■ What is expected:
Reproduce every line of the material below word for word, with nothing changed or left out.
— START Dataset records —
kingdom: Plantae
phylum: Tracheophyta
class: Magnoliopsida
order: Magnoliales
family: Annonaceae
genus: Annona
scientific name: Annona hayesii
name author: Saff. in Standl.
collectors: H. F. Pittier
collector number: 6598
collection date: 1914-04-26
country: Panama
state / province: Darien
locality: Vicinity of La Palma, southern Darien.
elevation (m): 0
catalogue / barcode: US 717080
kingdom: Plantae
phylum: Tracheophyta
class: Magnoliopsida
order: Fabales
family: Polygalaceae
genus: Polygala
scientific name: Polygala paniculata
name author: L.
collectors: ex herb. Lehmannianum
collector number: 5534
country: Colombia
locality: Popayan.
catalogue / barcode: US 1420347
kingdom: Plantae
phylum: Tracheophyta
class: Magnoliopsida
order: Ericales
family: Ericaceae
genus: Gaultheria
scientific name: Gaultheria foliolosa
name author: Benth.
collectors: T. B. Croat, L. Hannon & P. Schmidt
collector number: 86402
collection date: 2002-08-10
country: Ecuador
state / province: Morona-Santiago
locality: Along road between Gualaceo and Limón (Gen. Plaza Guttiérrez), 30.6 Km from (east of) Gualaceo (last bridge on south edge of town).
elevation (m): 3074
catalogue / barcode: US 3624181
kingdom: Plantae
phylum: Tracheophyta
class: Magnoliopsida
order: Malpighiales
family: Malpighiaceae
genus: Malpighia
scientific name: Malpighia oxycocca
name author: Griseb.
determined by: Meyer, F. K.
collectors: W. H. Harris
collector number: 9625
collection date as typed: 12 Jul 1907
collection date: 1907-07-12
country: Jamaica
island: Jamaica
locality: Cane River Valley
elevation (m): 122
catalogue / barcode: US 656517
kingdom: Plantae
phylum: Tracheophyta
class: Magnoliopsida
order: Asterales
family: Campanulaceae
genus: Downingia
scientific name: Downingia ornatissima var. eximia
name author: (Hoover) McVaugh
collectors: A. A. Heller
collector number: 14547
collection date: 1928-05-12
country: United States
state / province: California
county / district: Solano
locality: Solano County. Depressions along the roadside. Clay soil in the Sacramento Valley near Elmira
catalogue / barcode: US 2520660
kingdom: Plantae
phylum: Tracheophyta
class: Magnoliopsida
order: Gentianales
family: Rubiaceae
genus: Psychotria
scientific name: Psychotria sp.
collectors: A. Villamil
— END Dataset records —
■ Result below:
kingdom: Plantae
phylum: Tracheophyta
class: Magnoliopsida
order: Magnoliales
family: Annonaceae
genus: Annona
scientific name: Annona hayesii
name author: Saff. in Standl.
collectors: H. F. Pittier
collector number: 6598
collection date: 1914-04-26
country: Panama
state / province: Darien
locality: Vicinity of La Palma, southern Darien.
elevation (m): 0
catalogue / barcode: US 717080
kingdom: Plantae
phylum: Tracheophyta
class: Magnoliopsida
order: Fabales
family: Polygalaceae
genus: Polygala
scientific name: Polygala paniculata
name author: L.
collectors: ex herb. Lehmannianum
collector number: 5534
country: Colombia
locality: Popayan.
catalogue / barcode: US 1420347
kingdom: Plantae
phylum: Tracheophyta
class: Magnoliopsida
order: Ericales
family: Ericaceae
genus: Gaultheria
scientific name: Gaultheria foliolosa
name author: Benth.
collectors: T. B. Croat, L. Hannon & P. Schmidt
collector number: 86402
collection date: 2002-08-10
country: Ecuador
state / province: Morona-Santiago
locality: Along road between Gualaceo and Limón (Gen. Plaza Guttiérrez), 30.6 Km from (east of) Gualaceo (last bridge on south edge of town).
elevation (m): 3074
catalogue / barcode: US 3624181
kingdom: Plantae
phylum: Tracheophyta
class: Magnoliopsida
order: Malpighiales
family: Malpighiaceae
genus: Malpighia
scientific name: Malpighia oxycocca
name author: Griseb.
determined by: Meyer, F. K.
collectors: W. H. Harris
collector number: 9625
collection date as typed: 12 Jul 1907
collection date: 1907-07-12
country: Jamaica
island: Jamaica
locality: Cane River Valley
elevation (m): 122
catalogue / barcode: US 656517
kingdom: Plantae
phylum: Tracheophyta
class: Magnoliopsida
order: Asterales
family: Campanulaceae
genus: Downingia
scientific name: Downingia ornatissima var. eximia
name author: (Hoover) McVaugh
collectors: A. A. Heller
collector number: 14547
collection date: 1928-05-12
country: United States
state / province: California
county / district: Solano
locality: Solano County. Depressions along the roadside. Clay soil in the Sacramento Valley near Elmira
catalogue / barcode: US 2520660
kingdom: Plantae
phylum: Tracheophyta
class: Magnoliopsida
order: Gentianales
family: Rubiaceae
genus: Psychotria
scientific name: Psychotria sp.
collectors: A. Villamil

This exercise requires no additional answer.